Show off your skills! Create a portfolio showcasing your Python projects, especially those related to computational material science. This will not only demonstrate your expertise but also give potential collaborators a taste of what you can bring to the table.

Tip Number 3

Stay updated with the latest trends in AI and materials science. Follow industry news, read research papers, and engage with online courses. This knowledge will help you during interviews and discussions, showing that you're genuinely interested and informed.

Tip Number 4

Don’t forget to apply through our website! We’ve got a range of exciting project-based opportunities waiting for you. Tailor your application to highlight your relevant experience and skills, and make sure to express your enthusiasm for tackling challenging problems in AI.

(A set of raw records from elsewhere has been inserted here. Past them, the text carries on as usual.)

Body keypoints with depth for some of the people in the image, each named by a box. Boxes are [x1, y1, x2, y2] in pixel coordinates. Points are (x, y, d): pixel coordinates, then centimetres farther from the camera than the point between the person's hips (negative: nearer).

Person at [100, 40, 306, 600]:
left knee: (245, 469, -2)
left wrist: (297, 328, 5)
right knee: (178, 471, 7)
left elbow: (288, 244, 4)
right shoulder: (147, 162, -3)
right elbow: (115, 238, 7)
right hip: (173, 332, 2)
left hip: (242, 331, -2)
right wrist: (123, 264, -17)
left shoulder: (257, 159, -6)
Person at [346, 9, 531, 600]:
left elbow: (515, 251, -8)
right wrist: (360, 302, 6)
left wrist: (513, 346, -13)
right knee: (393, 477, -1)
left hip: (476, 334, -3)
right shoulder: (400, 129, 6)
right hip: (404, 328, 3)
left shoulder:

We think you need these skills to ace Materials Scientist & Python AI Problem Designer

Python Proficiency
Material Science Knowledge
Experience with ObsPy
Experience with instaseis
Experience with pyrocko
Experience with MITgcm
Experience with flopy/MODFLOW

Some tips for your application 🫡

Tailor Your CV:Make sure your CV is tailored to highlight your experience in material science and Python. Use keywords from the job description to show that you’re a perfect fit for the role.

Show Off Your Skills:Don’t just list your skills; demonstrate them! Include specific examples of projects where you've used Python or any of the specialized tools mentioned. This will help us see your practical experience.

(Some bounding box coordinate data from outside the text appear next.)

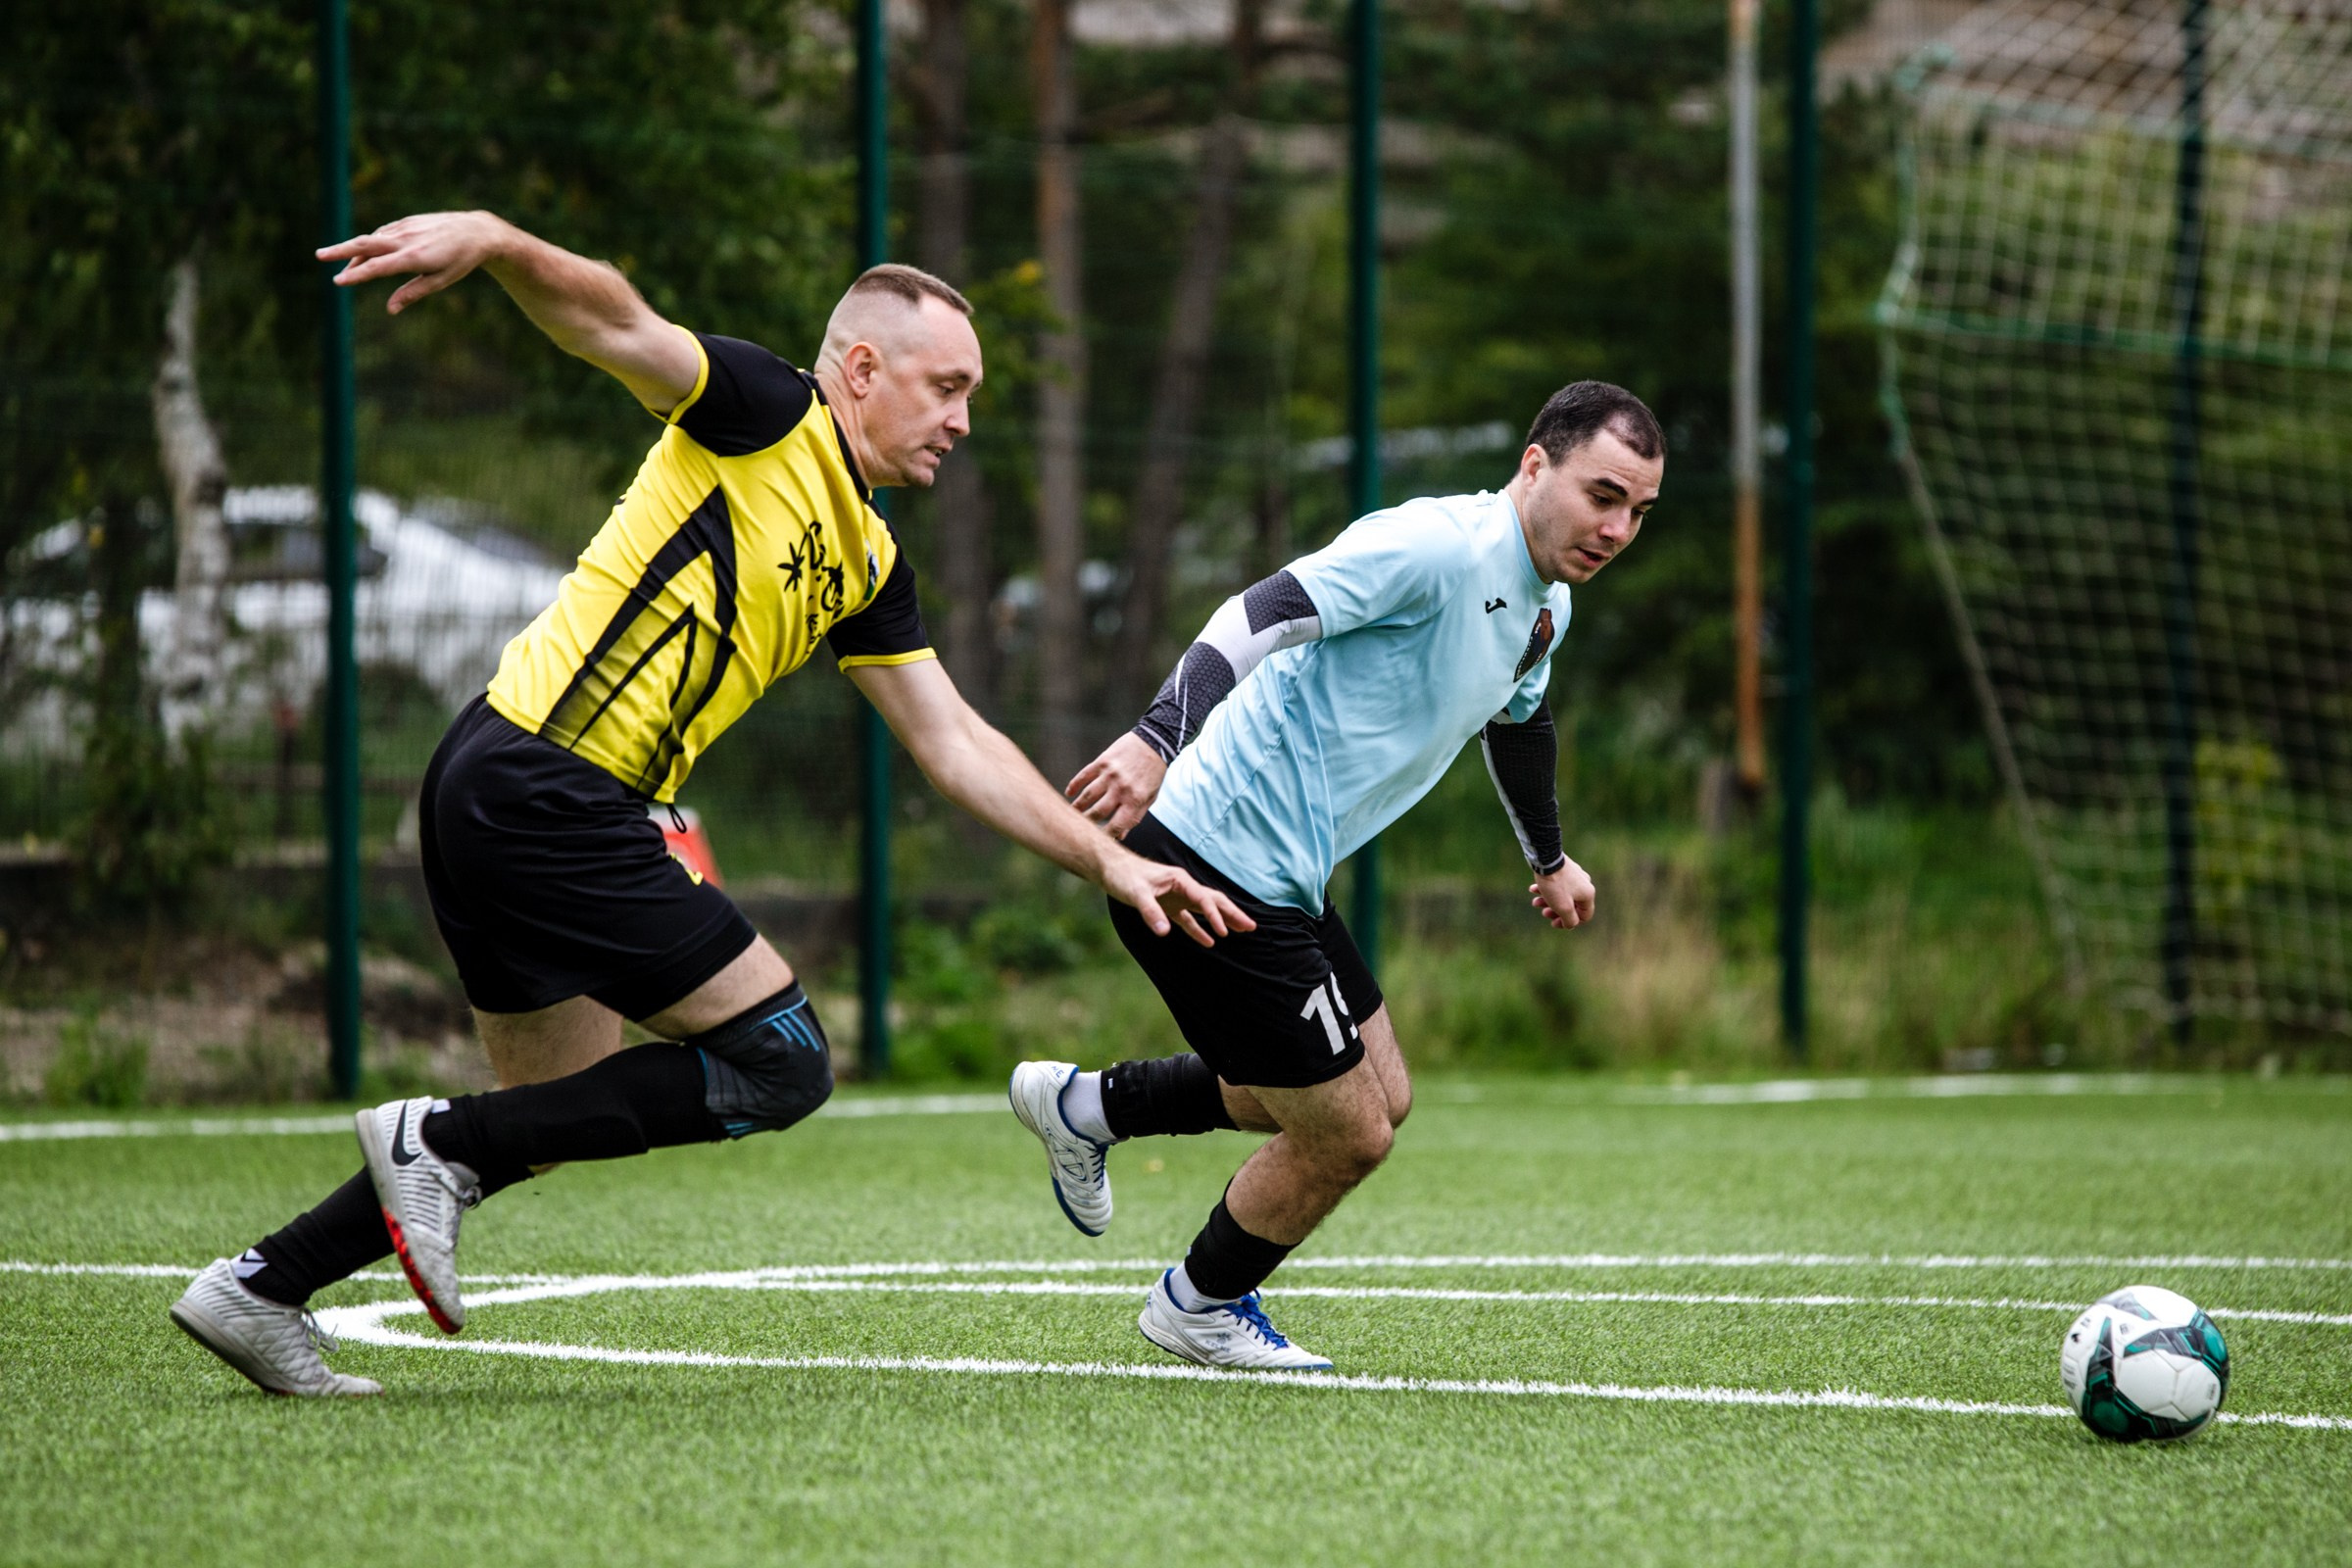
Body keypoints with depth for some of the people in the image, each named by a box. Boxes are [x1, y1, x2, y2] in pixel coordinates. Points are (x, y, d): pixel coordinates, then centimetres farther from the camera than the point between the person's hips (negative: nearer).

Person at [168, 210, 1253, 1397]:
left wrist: (1111, 863, 18)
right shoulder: (766, 414, -4)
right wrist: (492, 240, -40)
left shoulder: (869, 564, 20)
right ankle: (439, 1142, -6)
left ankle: (259, 1289, 20)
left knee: (560, 1121, 18)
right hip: (540, 778, -10)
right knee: (782, 1060, -6)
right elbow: (616, 325, -20)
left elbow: (956, 748, 23)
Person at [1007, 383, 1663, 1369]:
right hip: (1213, 861, -10)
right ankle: (1201, 1306, 25)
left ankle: (1090, 1106, 30)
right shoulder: (1440, 545, -19)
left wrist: (1549, 858, 51)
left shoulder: (1545, 606, 12)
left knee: (1380, 1097, 18)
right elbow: (1266, 612, -30)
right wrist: (1160, 738, -44)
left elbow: (1516, 716, 34)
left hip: (1281, 880, 10)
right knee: (1347, 1137, -2)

Be Clear and Concise:When writing your application, keep it clear and to the point. We appreciate straightforward communication, so avoid fluff and focus on what makes you a great candidate.

Apply Through Our Website:We encourage you to apply through our website for a smoother process. It’s the best way for us to receive your application and get you started on this exciting opportunity!

How to prepare for a job interview at AI Chopping Block, Inc.

Know Your Tools Inside Out

Make sure you’re familiar with the specific tools mentioned in the job description, like ObsPy or MODFLOW. Brush up on their functionalities and how they relate to computational material science problems. Being able to discuss these tools confidently will show your expertise and readiness for the role.

Prepare Problem Scenarios

Think of a few problem scenarios that could challenge an AI model using the specified tools. Be ready to explain your thought process behind designing these problems and how they would test the model's capabilities. This will demonstrate your understanding of both the subject matter and the expectations of the role.

Showcase Your Python Skills

Since Python proficiency is key, prepare to discuss your experience with writing reference solutions. Bring examples of your previous work or projects where you’ve used Python to solve complex problems. This will help illustrate your coding skills and your ability to deliver results.

Communicate Clearly and Confidently

Strong written English is a must, so practice articulating your thoughts clearly. During the interview, be concise but thorough in your explanations. This will not only reflect your language proficiency but also your ability to communicate complex ideas effectively, which is crucial for collaboration in project-based roles.